Thea Sewell in the Telegraph:
I came to Cambridge because I wanted to learn how to think, not what to think: how to weigh arguments, test premises, spot evasions and follow a thought wherever it leads, even when it becomes uncomfortable. I did not come to be preached at, or for slogans. I expected the university – which for generations has jostled for position as the best in the world – to be a place where everything was up for discussion. Although I had long-held settled views on the sex-gender debate, they were not something I dwelt on.
That changed over the Easter holidays last year, when I attended a talk featuring the writers Julie Bindel and Helen Joyce. I met women that day who changed the course of my life. Not because they proselytised, or demanded loyalty, but because they spoke plainly, without fear. It became impossible to remain comfortably disengaged. I read Joyce’s book – Trans: When Ideology Meets Reality – and returned to Cambridge with it, as well as Kathleen Stock’s Material Girls. Both women, as well as Bindel, have been pilloried (that’s putting it mildly) for stating the truth: that biological sex and women’s rights must trump gender identity.

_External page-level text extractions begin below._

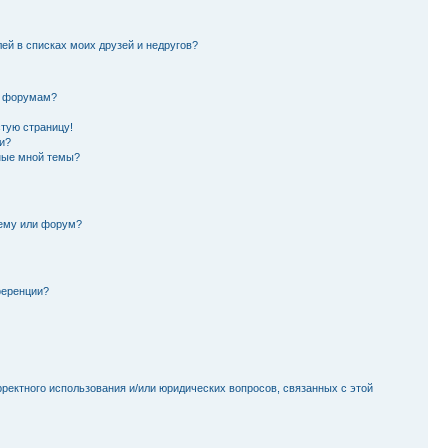
лей в списках моих друзей и недругов?
и форумам?
стую страницу!
и?
ные мной темы?
тему или форум?
ференции?
рректного использования и/или юридических вопросов, связанных с этой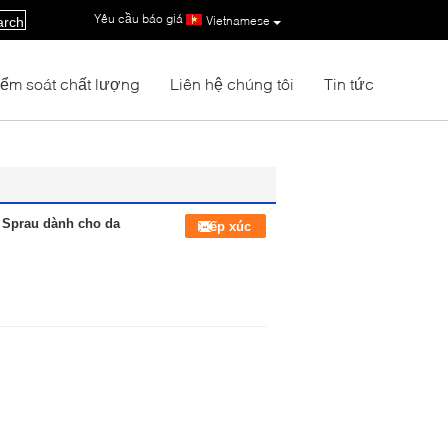
Yêu cầu báo giá
|
Vietnamese
arch
iểm soát chất lượng
Liên hệ chúng tôi
Tin tức
r Sprau dành cho da
Tiếp xúc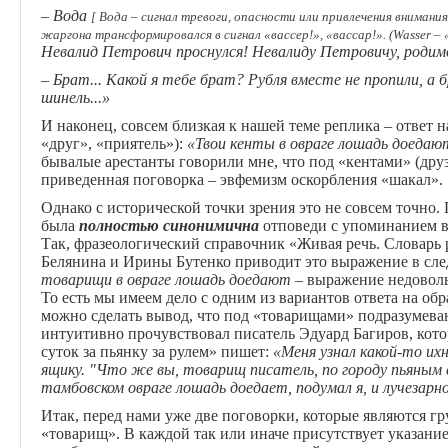
– Вода
[ Вода – сигнал тревоги, опасности или привлечения внимания
жаргона трансформировался в сигнал «вассер!», «вассар!». (Wasser – «в
Невалид Петрович проснулся! Невалиду Петровичу, родим
– Брат... Какой я тебе брат? Рубля вместе не пропили, а б
шинель...»
И наконец, совсем близкая к нашей теме реплика – ответ 
«друг», «приятель»):
«Твои кенты в овраге лошадь доедаю
бывалые арестанты говорили мне, что под «кентами» (друз
приведенная поговорка – эвфемизм оскорбления «шакал».
Однако с исторической точки зрения это не совсем точно.
была
полностью синонимична
отповеди с упоминанием во
Так, фразеологический справочник «Живая речь. Словарь
Белянина и Ирины Бутенко приводит это выражение в сле
товарищи в овраге лошадь доедают –
выражение недовол
То есть мы имеем дело с одним из вариантов ответа на об
можно сделать вывод, что под «товарищами» подразумеваю
интуитивно прочувствовал писатель Эдуард Багиров, кот
суток за пьянку за рулем» пишет:
«
Меня узнал какой-то их
ящику. "Что же вы, товарищ писатель, по городу пьяным 
тамбовском
овраге
лошадь
доедает, подумал я, и лучезар
Итак, перед нами уже две поговорки, которые являются 
«товарищ». В каждой так или иначе присутствует указание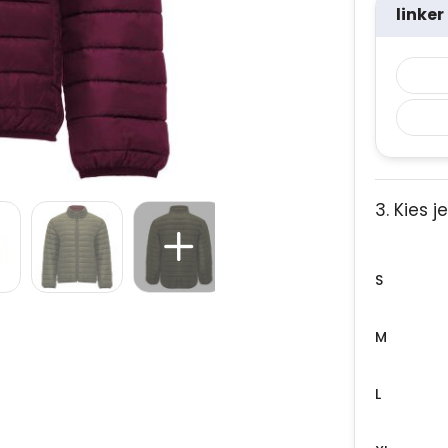
linke
3. Kies 
S
M
L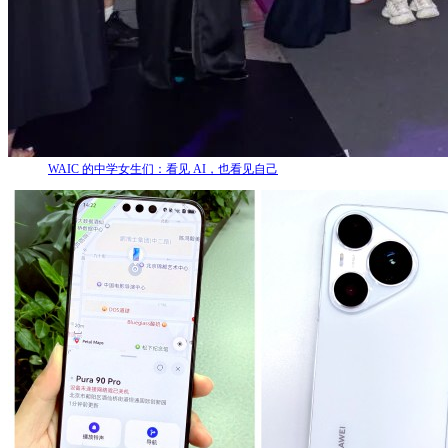
WAIC 的中学女生们：看见 AI，也看见自己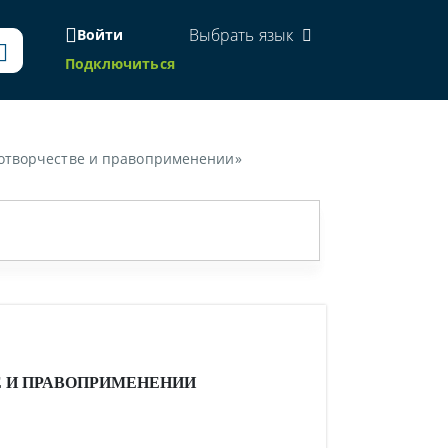
Выбрать язык
Войти
Подключиться
мотворчестве и правоприменении»
 И ПРАВОПРИМЕНЕНИИ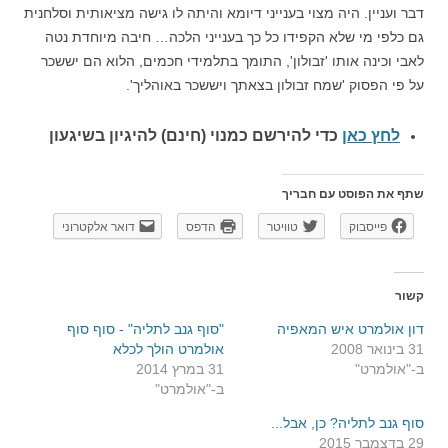
דבר ועניין. היה מצוי בענייני דיומא והיתה לו גישה מציאותית וסלחנית
גם כלפי מי שלא הקפידו כל כך בענייני הלכה… חיבה מיוחדת נטה
לאבי וכינה אותו 'זבולון', התומך בתלמידי חכמים, הלוא הם יששכר
על פי הפסוק 'שמח זבולון בצאתך ויששכר באוהליך'.
לחץ כאן
כדי להירשם כ
מנוי (חינם) להיגיון בשיגעון
שתף את הפוסט עם חבריך
פייסבוק
טוויטר
הדפס
דואר אלקטרוני
קשור
דון אולמרט איש המאפיה
"סוף גנב לתליה" - סוף סוף
31 בינואר 2008
אולמרט הולך לכלא
ב-"אולמרט"
31 במרץ 2014
ב-"אולמרט"
סוף גנב לתליה? כן, אבל...
29 בדצמבר 2015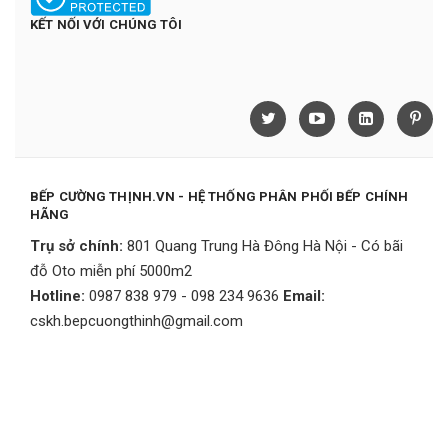
KẾT NỐI VỚI CHÚNG TÔI
BẾP CƯỜNG THỊNH.VN - HỆ THỐNG PHÂN PHỐI BẾP CHÍNH
HÃNG
Trụ sở chính:
801 Quang Trung Hà Đông Hà Nội - Có bãi
đỗ Oto miễn phí 5000m2
Hotline:
0987 838 979 - 098 234 9636
Email:
cskh.bepcuongthinh@gmail.com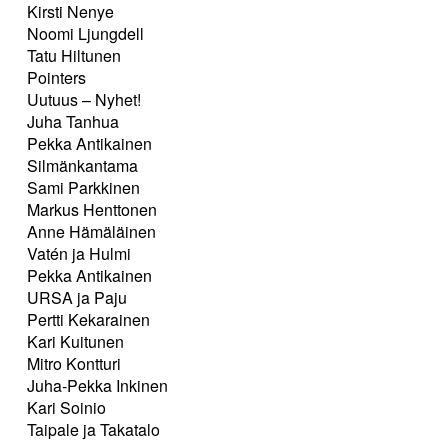
Kirsti Nenye
Noomi Ljungdell
Tatu Hiltunen
Pointers
Uutuus – Nyhet!
Juha Tanhua
Pekka Antikainen
Silmänkantama
Sami Parkkinen
Markus Henttonen
Anne Hämäläinen
Vatén ja Hulmi
Pekka Antikainen
URSA ja Paju
Pertti Kekarainen
Kari Kuitunen
Mitro Kontturi
Juha-Pekka Inkinen
Kari Soinio
Taipale ja Takatalo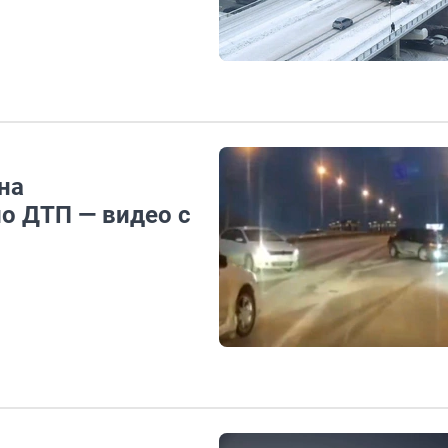
на
о ДТП — видео с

Back in college, I showed the books to a friend. I had been self-censoring on this subject for some time: trimming sentences and avoiding questions. I believed that a careful, private introduction to these ideas would be safe. I was wrong. Soon after, I was systematically ostracised by people I had considered close friends. Many told me they could no longer speak to me because of my views. I was branded a Terf (trans-exclusionary radical feminist) and the word was scratched into the board on my door. I was told that buying books written by bigots was morally equivalent to being one. Argument was unnecessary; association enough to convict.
What unsettled me most was not the anger of the ideologically committed, but the quiet retreat of those who were neutral or privately sympathetic. Friends told me they still cared about me but could no longer be seen with me in public: the optics were wrong, the risk too great. This is how fear now operates at universities. Not through violence or explicit threats, but through social exclusion, which works especially well on young women. Silence perpetuates silence.
It’s the Red Guard mentality. Abuse and shaming for those who don’t follow the group-think.
Theoretically, Cambridge now has robust free speech guarantees. Much of this is thanks to Arif Ahmed, the Government’s free speech tsar, whose work has led to new legal protections. But it must be practised, not just protected. On campus, the practical reality still includes intimidation, blacklisting and taboo. The victory exists on paper; the culture has yet to catch up.
Our opponents’ responses are almost always slogans: rehearsed phrases and ritual denunciations. It is lazy thinking. Ideas only deserve allegiance if they can survive scrutiny, but this is impossible when you are stuck in mantra-mode. One of these mantras is “no debate”. Only last Friday, the university’s Labour club organised a protest demanding the de-platforming of a guest speaker – the Reform Party’s adviser Jack Anderton – at the Conservative association. The logic was protective, but the effect is infantilising.